3. Each child has an emotional growth curve which is dependent on their peers for social learning. The age of the child will determine the needs of that child, but as a general principle, the isolation of these children from in-person play is going to hamper their emotional development. The degree to which this will harm a child is individualized, and as children are resilient, most children will bounce back as social isolation recedes. Having said that, as clinicians, it is our job to watch out for those few children that have trouble bouncing back. Some children will develop anxiety disorders, and in particular, social anxiety disorder, in which being with people is a source of enormous stress. Although in the context of the virus, that makes sense now, if social anxiety persists long after the virus threat is gone, then clinicians must identify and treat this as we would any other form of social anxiety disorder.

In summary, we, society, we, primary care clinicians, must think about our children. The children we see, the children of our patients, our own children, and our friends’ children. It is easy to lapse into cliche that “children are resilient” but we must avoid this lapse, because it is our job as stewards of health care to make sure children grow and develop in the best possible way. The kids may not be all right.

2 Responses to “Mental Health During Covid-19: Child Mental Health Crisis”

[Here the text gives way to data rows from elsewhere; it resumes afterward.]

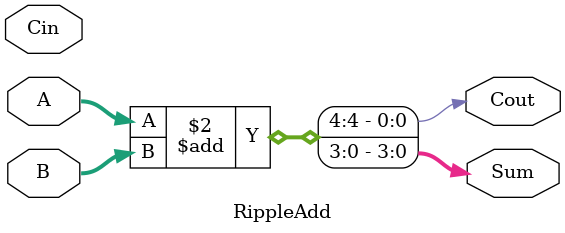
<source format=sv>
`timescale 1ns / 1ps

module RippleAdd(A, B, Cin, Sum, Cout);
  input wire [3:0]A, B;
  input wire Cin;
  output reg [3:0]Sum;
  output reg Cout;

  always @(A, B, Cin)
    {Cout,Sum} = A+B;
endmodule

</source>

  1. Shelly Tannenbaum said

    Great post, Shirah. You are a terrific advocate for children. I’m sure you’ve read the numerous articles that are circulating about the increased levels of stress on everyone due to economics, worries about health and social distancing, and the long-term effects of all of these. This definitely affects the children, as we, as parents are stuck at home with our children and are in charge of ensuring they do their schoolwork in the framework of Zoom or whatever the Ministry of Education determines. I’m not sure phone calls from a PCP to the kids asking if their parents are ever mean to them isn’t going to backfire in the long run. Sure I’m mean to them, when they don’t do their chores, when they play on the computer instead of doing their homework, etc. As you often say, “It all depends on the context,” and Covid-19 isn’t a normal situation, and lockdown again isn’t normal. I would caution you against jumping into unnecessary conclusions, that’s all.

    • Yes, yes, I absolutely agree Shelly. Working with kids is so difficult because distortions are always possible, and yet, how do we help the kids who cannot help themselves. We have to find an entry, not to draw firm conclusions, but to pursue options to help kids and their families to cope as best as possible under the strains of homeschooling, quarantine, and economic despair. There is no doubt this is a hard time for all involved. Having said that, kids still deserve a happy childhood and it would be nice if pediatricians/family practitioners could help families in this terribly difficult time. The rare family has to be “reported” as most of the time, the job of the health care professional would be to offer psychological assistance via good referrals, to help families cope. Thx, as always.